Scene geometry reasoning data
####################

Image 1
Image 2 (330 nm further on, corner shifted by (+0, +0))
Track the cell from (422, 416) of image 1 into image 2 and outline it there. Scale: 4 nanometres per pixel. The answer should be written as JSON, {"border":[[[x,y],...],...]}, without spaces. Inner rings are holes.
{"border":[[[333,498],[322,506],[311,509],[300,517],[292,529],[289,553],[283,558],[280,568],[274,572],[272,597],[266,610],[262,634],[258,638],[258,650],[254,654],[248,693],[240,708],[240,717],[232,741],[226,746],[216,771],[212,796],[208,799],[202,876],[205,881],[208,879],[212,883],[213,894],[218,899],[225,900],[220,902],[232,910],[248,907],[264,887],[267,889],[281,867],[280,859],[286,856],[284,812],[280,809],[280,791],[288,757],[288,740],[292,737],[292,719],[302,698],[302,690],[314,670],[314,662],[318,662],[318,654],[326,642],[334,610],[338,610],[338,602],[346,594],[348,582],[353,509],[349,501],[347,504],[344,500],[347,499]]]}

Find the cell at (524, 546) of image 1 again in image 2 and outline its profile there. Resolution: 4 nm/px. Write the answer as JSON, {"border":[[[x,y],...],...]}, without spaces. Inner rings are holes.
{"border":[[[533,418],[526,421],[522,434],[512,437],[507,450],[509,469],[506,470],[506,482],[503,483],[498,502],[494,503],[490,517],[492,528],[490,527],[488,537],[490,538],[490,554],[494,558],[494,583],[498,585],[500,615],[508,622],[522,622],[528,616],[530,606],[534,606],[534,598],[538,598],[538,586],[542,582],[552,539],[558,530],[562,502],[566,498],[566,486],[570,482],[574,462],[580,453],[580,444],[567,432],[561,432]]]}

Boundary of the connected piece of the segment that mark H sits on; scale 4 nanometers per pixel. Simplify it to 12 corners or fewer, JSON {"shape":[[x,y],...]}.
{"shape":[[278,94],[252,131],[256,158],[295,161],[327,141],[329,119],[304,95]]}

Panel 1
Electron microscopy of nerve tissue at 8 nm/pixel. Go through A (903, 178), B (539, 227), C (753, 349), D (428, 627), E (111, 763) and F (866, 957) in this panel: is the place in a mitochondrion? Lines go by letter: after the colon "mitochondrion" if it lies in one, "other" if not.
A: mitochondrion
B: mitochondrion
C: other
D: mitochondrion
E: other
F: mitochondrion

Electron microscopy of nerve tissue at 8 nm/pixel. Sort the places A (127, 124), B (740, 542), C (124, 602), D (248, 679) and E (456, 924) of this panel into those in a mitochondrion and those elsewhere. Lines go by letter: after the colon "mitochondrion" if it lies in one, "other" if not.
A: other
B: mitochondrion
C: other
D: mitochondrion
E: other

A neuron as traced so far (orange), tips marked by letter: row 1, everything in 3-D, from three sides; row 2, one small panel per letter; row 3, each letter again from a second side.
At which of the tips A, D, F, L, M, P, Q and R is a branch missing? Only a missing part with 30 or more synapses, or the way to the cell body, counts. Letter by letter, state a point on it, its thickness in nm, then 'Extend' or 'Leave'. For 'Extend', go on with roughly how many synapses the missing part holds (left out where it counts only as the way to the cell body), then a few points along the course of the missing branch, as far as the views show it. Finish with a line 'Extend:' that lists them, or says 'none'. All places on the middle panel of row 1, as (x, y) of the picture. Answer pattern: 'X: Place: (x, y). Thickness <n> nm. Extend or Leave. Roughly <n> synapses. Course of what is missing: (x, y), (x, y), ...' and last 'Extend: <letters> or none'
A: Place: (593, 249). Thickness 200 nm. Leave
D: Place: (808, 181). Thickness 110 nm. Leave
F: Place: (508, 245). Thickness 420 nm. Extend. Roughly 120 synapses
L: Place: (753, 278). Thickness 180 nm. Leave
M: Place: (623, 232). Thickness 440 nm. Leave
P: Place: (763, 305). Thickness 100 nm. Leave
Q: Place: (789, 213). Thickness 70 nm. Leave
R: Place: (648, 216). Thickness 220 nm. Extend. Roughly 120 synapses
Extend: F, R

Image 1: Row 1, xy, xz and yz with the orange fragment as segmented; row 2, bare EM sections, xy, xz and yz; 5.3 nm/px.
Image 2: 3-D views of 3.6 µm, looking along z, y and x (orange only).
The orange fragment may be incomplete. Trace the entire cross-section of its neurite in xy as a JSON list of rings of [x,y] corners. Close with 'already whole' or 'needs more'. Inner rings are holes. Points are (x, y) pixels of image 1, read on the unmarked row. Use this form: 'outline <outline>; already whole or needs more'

####################

▶ _INSTRUCTIONS FOR THE TASK_: Could the entries above be output once more, exactly as they are?

▶ _RESULT OF THIS EXERCISE_:
Image 1
Image 2 (330 nm further on, corner shifted by (+0, +0))
Track the cell from (422, 416) of image 1 into image 2 and outline it there. Scale: 4 nanometres per pixel. The answer should be written as JSON, {"border":[[[x,y],...],...]}, without spaces. Inner rings are holes.
{"border":[[[333,498],[322,506],[311,509],[300,517],[292,529],[289,553],[283,558],[280,568],[274,572],[272,597],[266,610],[262,634],[258,638],[258,650],[254,654],[248,693],[240,708],[240,717],[232,741],[226,746],[216,771],[212,796],[208,799],[202,876],[205,881],[208,879],[212,883],[213,894],[218,899],[225,900],[220,902],[232,910],[248,907],[264,887],[267,889],[281,867],[280,859],[286,856],[284,812],[280,809],[280,791],[288,757],[288,740],[292,737],[292,719],[302,698],[302,690],[314,670],[314,662],[318,662],[318,654],[326,642],[334,610],[338,610],[338,602],[346,594],[348,582],[353,509],[349,501],[347,504],[344,500],[347,499]]]}

Find the cell at (524, 546) of image 1 again in image 2 and outline its profile there. Resolution: 4 nm/px. Write the answer as JSON, {"border":[[[x,y],...],...]}, without spaces. Inner rings are holes.
{"border":[[[533,418],[526,421],[522,434],[512,437],[507,450],[509,469],[506,470],[506,482],[503,483],[498,502],[494,503],[490,517],[492,528],[490,527],[488,537],[490,538],[490,554],[494,558],[494,583],[498,585],[500,615],[508,622],[522,622],[528,616],[530,606],[534,606],[534,598],[538,598],[538,586],[542,582],[552,539],[558,530],[562,502],[566,498],[566,486],[570,482],[574,462],[580,453],[580,444],[567,432],[561,432]]]}

Boundary of the connected piece of the segment that mark H sits on; scale 4 nanometers per pixel. Simplify it to 12 corners or fewer, JSON {"shape":[[x,y],...]}.
{"shape":[[278,94],[252,131],[256,158],[295,161],[327,141],[329,119],[304,95]]}

Panel 1
Electron microscopy of nerve tissue at 8 nm/pixel. Go through A (903, 178), B (539, 227), C (753, 349), D (428, 627), E (111, 763) and F (866, 957) in this panel: is the place in a mitochondrion? Lines go by letter: after the colon "mitochondrion" if it lies in one, "other" if not.
A: mitochondrion
B: mitochondrion
C: other
D: mitochondrion
E: other
F: mitochondrion

Electron microscopy of nerve tissue at 8 nm/pixel. Sort the places A (127, 124), B (740, 542), C (124, 602), D (248, 679) and E (456, 924) of this panel into those in a mitochondrion and those elsewhere. Lines go by letter: after the colon "mitochondrion" if it lies in one, "other" if not.
A: other
B: mitochondrion
C: other
D: mitochondrion
E: other

A neuron as traced so far (orange), tips marked by letter: row 1, everything in 3-D, from three sides; row 2, one small panel per letter; row 3, each letter again from a second side.
At which of the tips A, D, F, L, M, P, Q and R is a branch missing? Only a missing part with 30 or more synapses, or the way to the cell body, counts. Letter by letter, state a point on it, its thickness in nm, then 'Extend' or 'Leave'. For 'Extend', go on with roughly how many synapses the missing part holds (left out where it counts only as the way to the cell body), then a few points along the course of the missing branch, as far as the views show it. Finish with a line 'Extend:' that lists them, or says 'none'. All places on the middle panel of row 1, as (x, y) of the picture. Answer pattern: 'X: Place: (x, y). Thickness <n> nm. Extend or Leave. Roughly <n> synapses. Course of what is missing: (x, y), (x, y), ...' and last 'Extend: <letters> or none'
A: Place: (593, 249). Thickness 200 nm. Leave
D: Place: (808, 181). Thickness 110 nm. Leave
F: Place: (508, 245). Thickness 420 nm. Extend. Roughly 120 synapses
L: Place: (753, 278). Thickness 180 nm. Leave
M: Place: (623, 232). Thickness 440 nm. Leave
P: Place: (763, 305). Thickness 100 nm. Leave
Q: Place: (789, 213). Thickness 70 nm. Leave
R: Place: (648, 216). Thickness 220 nm. Extend. Roughly 120 synapses
Extend: F, R

Image 1: Row 1, xy, xz and yz with the orange fragment as segmented; row 2, bare EM sections, xy, xz and yz; 5.3 nm/px.
Image 2: 3-D views of 3.6 µm, looking along z, y and x (orange only).
The orange fragment may be incomplete. Trace the entire cross-section of its neurite in xy as a JSON list of rings of [x,y] corners. Close with 'already whole' or 'needs more'. Inner rings are holes. Points are (x, y) pixels of image 1, read on the unmarked row. Use this form: 'outline <outline>; already whole or needs more'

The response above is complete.